EXERCISE DESCRIPTION: List every row that contains the word "Weekly", copying each such row in full. Case counts, so include only rows with a matching case.

RECORDS FOR PROCESSING:

========

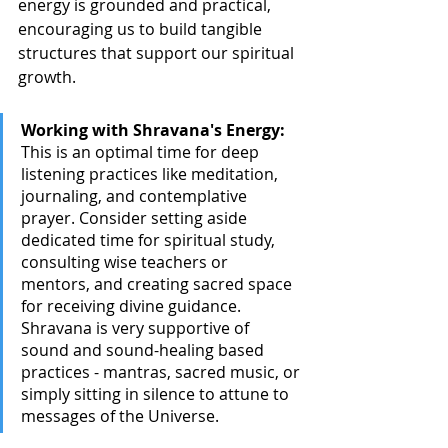
energy is grounded and practical, 
encouraging us to build tangible 
structures that support our spiritual 
growth.
Working with Shravana's Energy:
This is an optimal time for deep 
listening practices like meditation, 
journaling, and contemplative 
prayer. Consider setting aside 
dedicated time for spiritual study, 
consulting wise teachers or 
mentors, and creating sacred space 
for receiving divine guidance. 
Shravana is very supportive of 
sound and sound-healing based 
practices - mantras, sacred music, or 
simply sitting in silence to attune to 
messages of the Universe. 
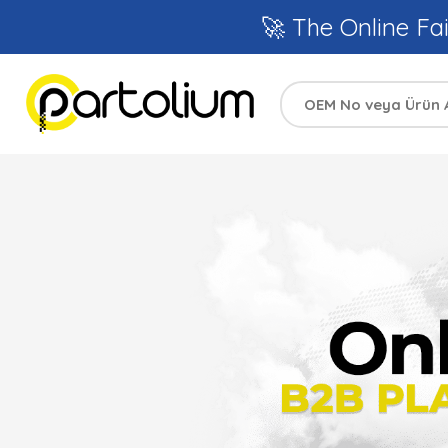
🚀 The Online Fai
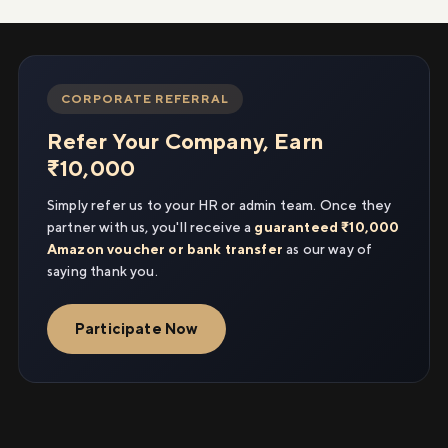
CORPORATE REFERRAL
Refer Your Company, Earn
₹10,000
Simply refer us to your HR or admin team. Once they
partner with us, you'll receive a
guaranteed ₹10,000
Amazon voucher or bank transfer
as our way of
saying thank you.
Participate Now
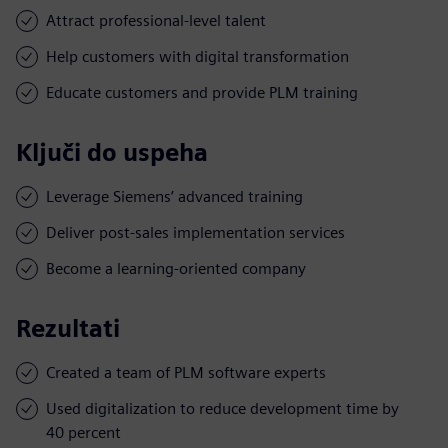
Attract professional-level talent
Help customers with digital transformation
Educate customers and provide PLM training
Ključi do uspeha
Leverage Siemens’ advanced training
Deliver post-sales implementation services
Become a learning-oriented company
Rezultati
Created a team of PLM software experts
Used digitalization to reduce development time by
40 percent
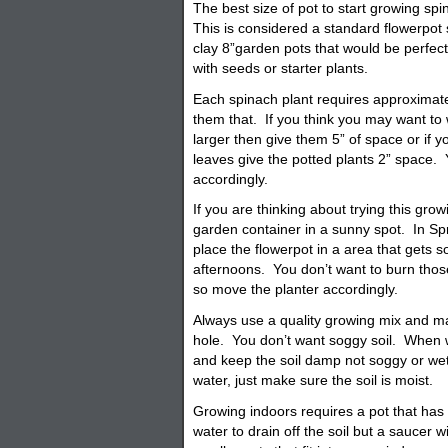
The best size of pot to start growing sp
This is considered a standard flowerpot s
clay 8”garden
pots
that would be perfect.
with seeds or starter plants.
Each spinach plant requires approximat
them that. If you think you may want to w
larger then give them 5” of space or if y
leaves give the potted plants 2” space.
accordingly.
If you are thinking about trying this grow
garden
container
in a sunny spot. In Sp
place the flowerpot in a area that gets 
afternoons. You don’t want to burn thos
so move the planter accordingly.
Always use a quality growing mix and 
hole. You don’t want soggy soil. When w
and keep the soil damp not soggy or we
water, just make sure the soil is moist.
Growing indoors requires a pot that has
water to drain off the soil but a saucer w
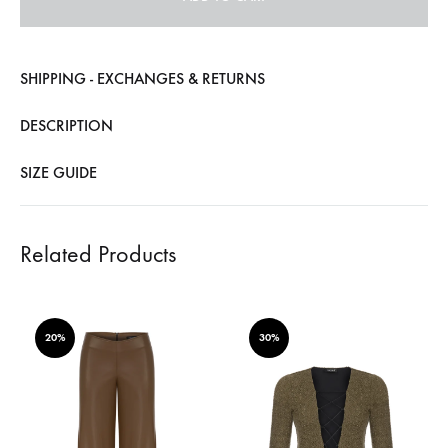
SHIPPING - EXCHANGES & RETURNS
DESCRIPTION
SIZE GUIDE
Related Products
20%
30%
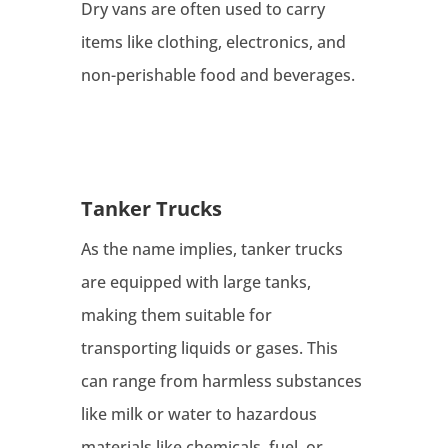
Dry vans are often used to carry
items like clothing, electronics, and
non-perishable food and beverages.
Tanker Trucks
As the name implies, tanker trucks
are equipped with large tanks,
making them suitable for
transporting liquids or gases. This
can range from harmless substances
like milk or water to hazardous
materials like chemicals, fuel, or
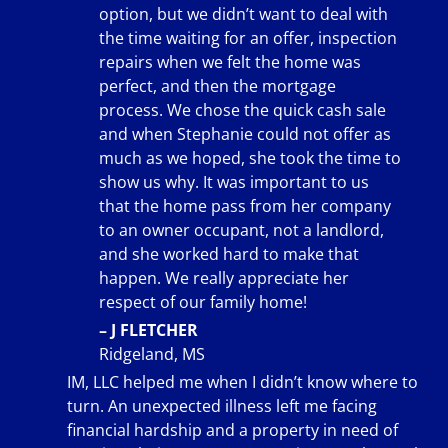
option, but we didn’t want to deal with
the time waiting for an offer, inspection
repairs when we felt the home was
perfect, and then the mortgage
process. We chose the quick cash sale
and when Stephanie could not offer as
much as we hoped, she took the time to
show us why. It was important to us
that the home pass from her company
to an owner occupant, not a landlord,
and she worked hard to make that
happen. We really appreciate her
respect of our family home!
– J FLETCHER
Ridgeland, MS
IM, LLC helped me when I didn’t know where to
turn. An unexpected illness left me facing
financial hardship and a property in need of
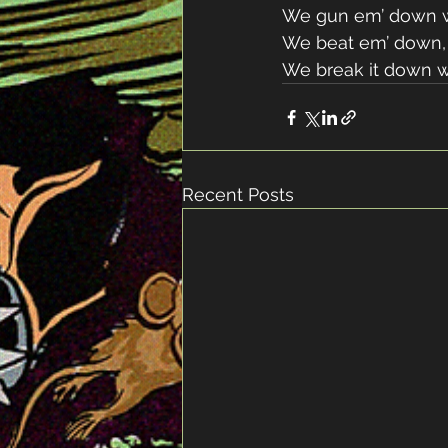
We gun em’ down w
We beat em’ down, 
We break it down w
Recent Posts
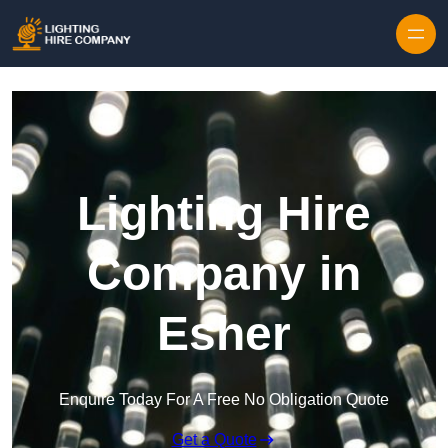
Skip to content
Lighting Hire
Company in
Esher
Enquire Today For A Free No Obligation Quote
Get a Quote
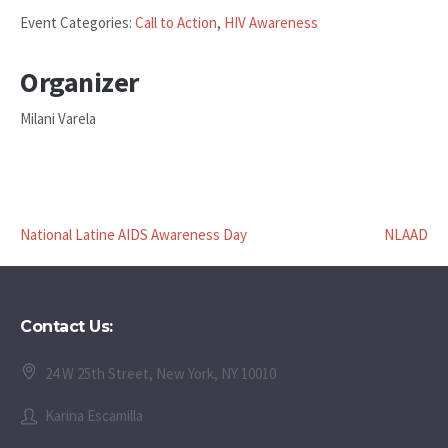
Event Categories:
Call to Action
,
HIV Awareness
Organizer
Milani Varela
National Latine AIDS Awareness Day
NLAAD
Contact Us:
24 W 25th Street, New York, NY 10010
Karina Escamilla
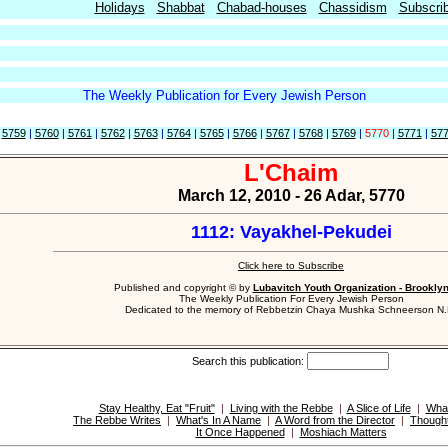
Holidays
Shabbat
Chabad-houses
Chassidism
Subscri
The Weekly Publication for Every Jewish Person
|
5759
|
5760
|
5761
|
5762
|
5763
|
5764
|
5765
|
5766
|
5767
|
5768
|
5769
|
5770
|
5771
|
57
L'Chaim
March 12, 2010 - 26 Adar, 5770
1112: Vayakhel-Pekudei
Click here to Subscribe
Published and copyright © by
Lubavitch Youth Organization - Brookly
The Weekly Publication For Every Jewish Person
Dedicated to the memory of Rebbetzin Chaya Mushka Schneerson N.
Search this publication:
Stay Healthy, Eat "Fruit"
|
Living with the Rebbe
|
A Slice of Life
|
Wha
The Rebbe Writes
|
What's In A Name
|
A Word from the Director
|
Thought
It Once Happened
|
Moshiach Matters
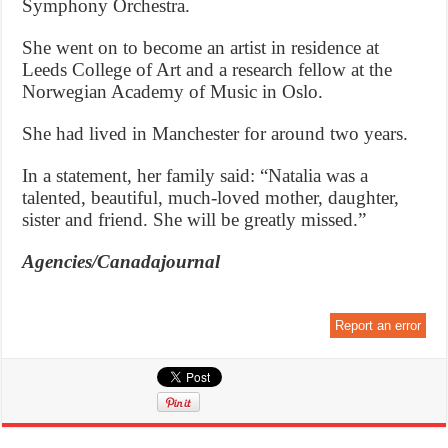
Symphony Orchestra.
She went on to become an artist in residence at
Leeds College of Art and a research fellow at the
Norwegian Academy of Music in Oslo.
She had lived in Manchester for around two years.
In a statement, her family said: “Natalia was a
talented, beautiful, much-loved mother, daughter,
sister and friend. She will be greatly missed.”
Agencies/Canadajournal
Report an error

========

ANSWER TO THIS TASK:
The Weekly Publication for Every Jewish Person
The Weekly Publication For Every Jewish Person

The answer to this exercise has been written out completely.